Document excerpt:
▶

# Tri-Tronics G-3 Source for batteries



## Richard Davis (Feb 9, 2011)

I have unused Pro 500 G-3 that I have had unopened for a couple of years. I opened it up & charged overnight. Transmitter took charge but receiver did not as red light blinks. Any suggestions for source of replacement batteries for Transmitter & Collar would be appreciated. Thanks!


----------



## Springer (May 15, 2006)

eBay. I bought one for my upland G3 and it works fine.


----------



## MissSkeeter (May 17, 2013)

Richard Davis said:


> I have unused Pro 500 G-3 that I have had unopened for a couple of years. I opened it up & charged overnight. Transmitter took charge but receiver did not as red light blinks. Any suggestions for source of replacement batteries for Transmitter & Collar would be appreciated. Thanks!

◀

Supplied entries:
▶

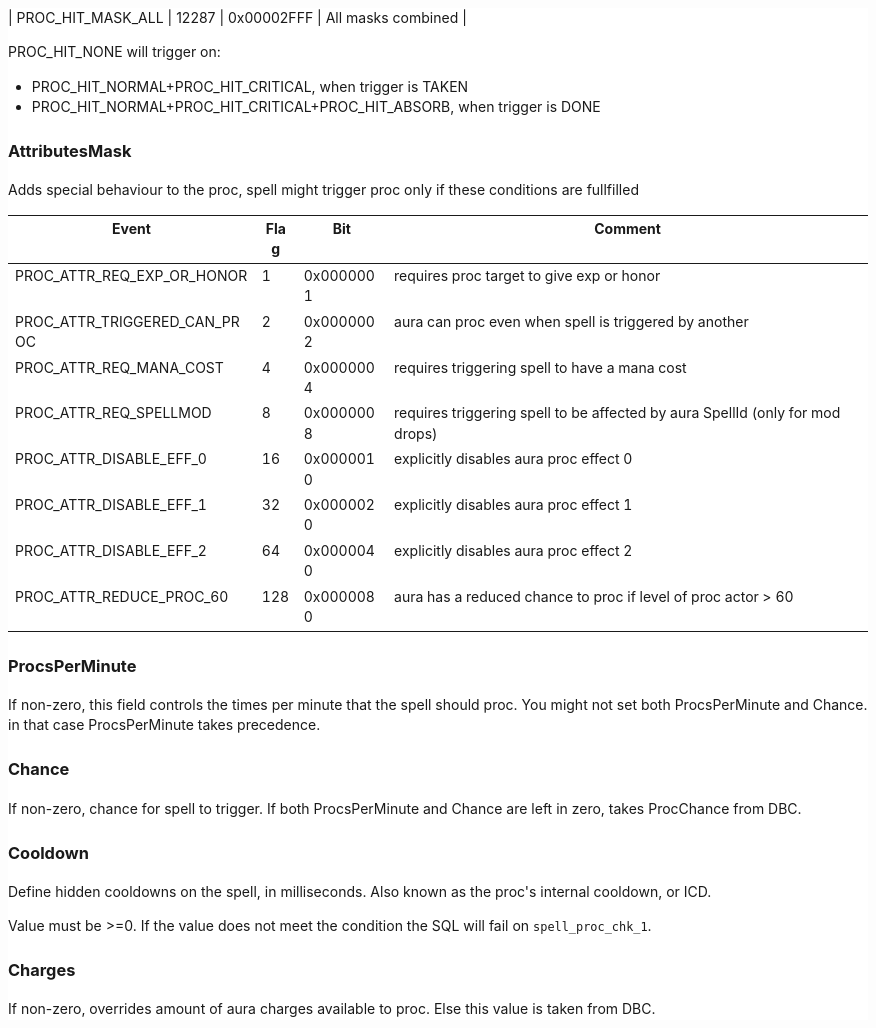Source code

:| PROC\_HIT\_MASK\_ALL    | 12287 | 0x00002FFF | All masks combined               |

PROC\_HIT\_NONE will trigger on:

-   PROC\_HIT\_NORMAL+PROC\_HIT\_CRITICAL, when trigger is TAKEN
-   PROC\_HIT\_NORMAL+PROC\_HIT\_CRITICAL+PROC\_HIT\_ABSORB, when trigger is DONE

### AttributesMask

Adds special behaviour to the proc, spell might trigger proc only if these conditions are fullfilled

| Event                            | Flag | Bit       | Comment                                                                       |
|----------------------------------|------|-----------|-------------------------------------------------------------------------------|
| PROC\_ATTR\_REQ\_EXP\_OR\_HONOR  | 1    | 0x0000001 | requires proc target to give exp or honor                                     |
| PROC\_ATTR\_TRIGGERED\_CAN\_PROC | 2    | 0x0000002 | aura can proc even when spell is triggered by another                         |
| PROC\_ATTR\_REQ\_MANA\_COST      | 4    | 0x0000004 | requires triggering spell to have a mana cost                                 |
| PROC\_ATTR\_REQ\_SPELLMOD        | 8    | 0x0000008 | requires triggering spell to be affected by aura SpellId (only for mod drops) |
| PROC\_ATTR\_DISABLE\_EFF\_0      | 16   | 0x0000010 | explicitly disables aura proc effect 0                                        |
| PROC\_ATTR\_DISABLE\_EFF\_1      | 32   | 0x0000020 | explicitly disables aura proc effect 1                                        |
| PROC\_ATTR\_DISABLE\_EFF\_2      | 64   | 0x0000040 | explicitly disables aura proc effect 2                                        |
| PROC\_ATTR\_REDUCE\_PROC\_60     | 128  | 0x0000080 | aura has a reduced chance to proc if level of proc actor > 60                 |

### ProcsPerMinute

If non-zero, this field controls the times per minute that the spell should proc. You might not set both ProcsPerMinute and Chance. in that case ProcsPerMinute takes precedence.

### Chance

If non-zero, chance for spell to trigger. If both ProcsPerMinute and Chance are left in zero, takes ProcChance from DBC.

### Cooldown

Define hidden cooldowns on the spell, in milliseconds. Also known as the proc's internal cooldown, or ICD.

Value must be >=0. If the value does not meet the condition the SQL will fail on `spell_proc_chk_1`.

### Charges

If non-zero, overrides amount of aura charges available to proc. Else this value is taken from DBC.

◀

Set of tasks:
[1] Answer these questions from the forum thread on Tri-Tronics G-3 batteries:
(a) Which model does Richard Davis say he kept unopened for a couple of years?
(b) After the overnight charge, what did the receiver's red light do?
(c) Where did Springer buy one for an upland G3?
[2] Reproduce the part of the forum thread on Tri-Tronics G-3 batteries that starts with the words containing "# Tri-Tronics G-3" and ends with "(May 15, 2006)".
[3] Write the next part of the forum thread on Tri-Tronics G-3 batteries, picking up after its last sentence.
The records are not used in any of this work.

Task-by-task results:
[1]
(a) A Pro 500 G-3.
(b) It blinked.
(c) On eBay.

[2]
# Tri-Tronics G-3 Source for batteries



## Richard Davis (Feb 9, 2011)

I have unused Pro 500 G-3 that I have had unopened for a couple of years. I opened it up & charged overnight. Transmitter took charge but receiver did not as red light blinks. Any suggestions for source of replacement batteries for Transmitter & Collar would be appreciated. Thanks!


----------



## Springer (May 15, 2006)

[3]
I just bought one from Gun Dog Supply for $25:
http://www.gundogsupply.com/g2-batt...BATTERY-PACK&gclid=CPfj483ojMsCFQwxaQodQ8UPhA

I try to remember to charge all my batteries (boat, electric fence, ecollar) on a monthly schedule....
had my f150 and boat batteries freeze on me at 40 below because it was not fully charged...
a unique problem in interior Alaska.


----------



## Richard Davis (Feb 9, 2011)

Thanks, ordered tonight


----------



## Eric Fryer (May 23, 2006)

Just ordered Transmitter battery and will be ordering two receiver batteries next week. Great price and service


----------



## Thomas D (Jan 27, 2003)

Eric did tx battery from gun dog supply work ok?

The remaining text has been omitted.